[Exercise brief]
Where "normal" occurs in a line of the entries below, copy that line.

"""

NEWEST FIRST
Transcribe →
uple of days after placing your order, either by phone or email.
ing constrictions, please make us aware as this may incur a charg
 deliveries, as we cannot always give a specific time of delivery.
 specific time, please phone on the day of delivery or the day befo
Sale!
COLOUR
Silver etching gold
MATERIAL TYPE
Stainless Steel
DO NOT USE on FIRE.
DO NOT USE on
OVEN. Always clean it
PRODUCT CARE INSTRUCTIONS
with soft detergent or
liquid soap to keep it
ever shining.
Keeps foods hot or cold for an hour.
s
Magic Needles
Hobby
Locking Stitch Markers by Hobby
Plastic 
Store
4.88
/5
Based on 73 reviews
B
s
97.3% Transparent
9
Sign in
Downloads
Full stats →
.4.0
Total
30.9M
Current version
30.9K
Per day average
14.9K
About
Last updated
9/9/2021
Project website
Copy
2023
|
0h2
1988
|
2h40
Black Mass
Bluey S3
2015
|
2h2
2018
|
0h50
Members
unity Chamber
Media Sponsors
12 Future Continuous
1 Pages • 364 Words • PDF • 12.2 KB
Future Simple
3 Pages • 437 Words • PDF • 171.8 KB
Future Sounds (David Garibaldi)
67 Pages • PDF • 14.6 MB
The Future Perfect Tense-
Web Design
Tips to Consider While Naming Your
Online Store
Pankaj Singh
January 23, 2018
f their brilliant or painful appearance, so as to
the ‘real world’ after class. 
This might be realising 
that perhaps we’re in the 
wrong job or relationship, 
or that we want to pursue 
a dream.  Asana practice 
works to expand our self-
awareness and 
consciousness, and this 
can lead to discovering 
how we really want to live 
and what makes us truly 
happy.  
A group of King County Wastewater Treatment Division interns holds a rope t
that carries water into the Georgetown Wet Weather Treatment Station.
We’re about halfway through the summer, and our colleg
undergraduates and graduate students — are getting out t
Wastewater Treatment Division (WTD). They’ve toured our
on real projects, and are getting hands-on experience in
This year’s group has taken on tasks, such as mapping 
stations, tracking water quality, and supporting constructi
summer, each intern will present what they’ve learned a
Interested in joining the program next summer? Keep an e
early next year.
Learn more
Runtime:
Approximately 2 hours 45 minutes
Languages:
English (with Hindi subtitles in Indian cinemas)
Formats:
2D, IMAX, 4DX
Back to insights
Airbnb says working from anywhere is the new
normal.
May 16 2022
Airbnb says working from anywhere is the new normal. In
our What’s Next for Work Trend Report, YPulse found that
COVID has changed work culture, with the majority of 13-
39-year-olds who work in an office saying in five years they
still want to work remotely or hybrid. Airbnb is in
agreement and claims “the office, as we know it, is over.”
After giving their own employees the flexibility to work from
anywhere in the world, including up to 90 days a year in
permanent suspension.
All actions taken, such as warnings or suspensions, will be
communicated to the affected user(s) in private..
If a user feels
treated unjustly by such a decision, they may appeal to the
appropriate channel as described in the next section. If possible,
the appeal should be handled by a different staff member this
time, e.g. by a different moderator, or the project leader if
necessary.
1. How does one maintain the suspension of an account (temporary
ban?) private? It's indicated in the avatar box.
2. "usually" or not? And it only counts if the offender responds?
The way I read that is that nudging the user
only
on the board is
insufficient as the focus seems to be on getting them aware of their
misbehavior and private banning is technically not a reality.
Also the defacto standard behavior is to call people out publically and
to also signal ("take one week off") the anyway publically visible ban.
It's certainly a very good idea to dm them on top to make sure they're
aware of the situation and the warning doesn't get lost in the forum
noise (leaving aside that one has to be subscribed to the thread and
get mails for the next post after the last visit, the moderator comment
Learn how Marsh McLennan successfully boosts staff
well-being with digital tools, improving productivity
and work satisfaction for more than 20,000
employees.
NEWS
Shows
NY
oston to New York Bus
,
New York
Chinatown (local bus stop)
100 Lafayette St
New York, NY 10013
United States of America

"""

[Your solution]
normal.
Airbnb says working from anywhere is the new normal. In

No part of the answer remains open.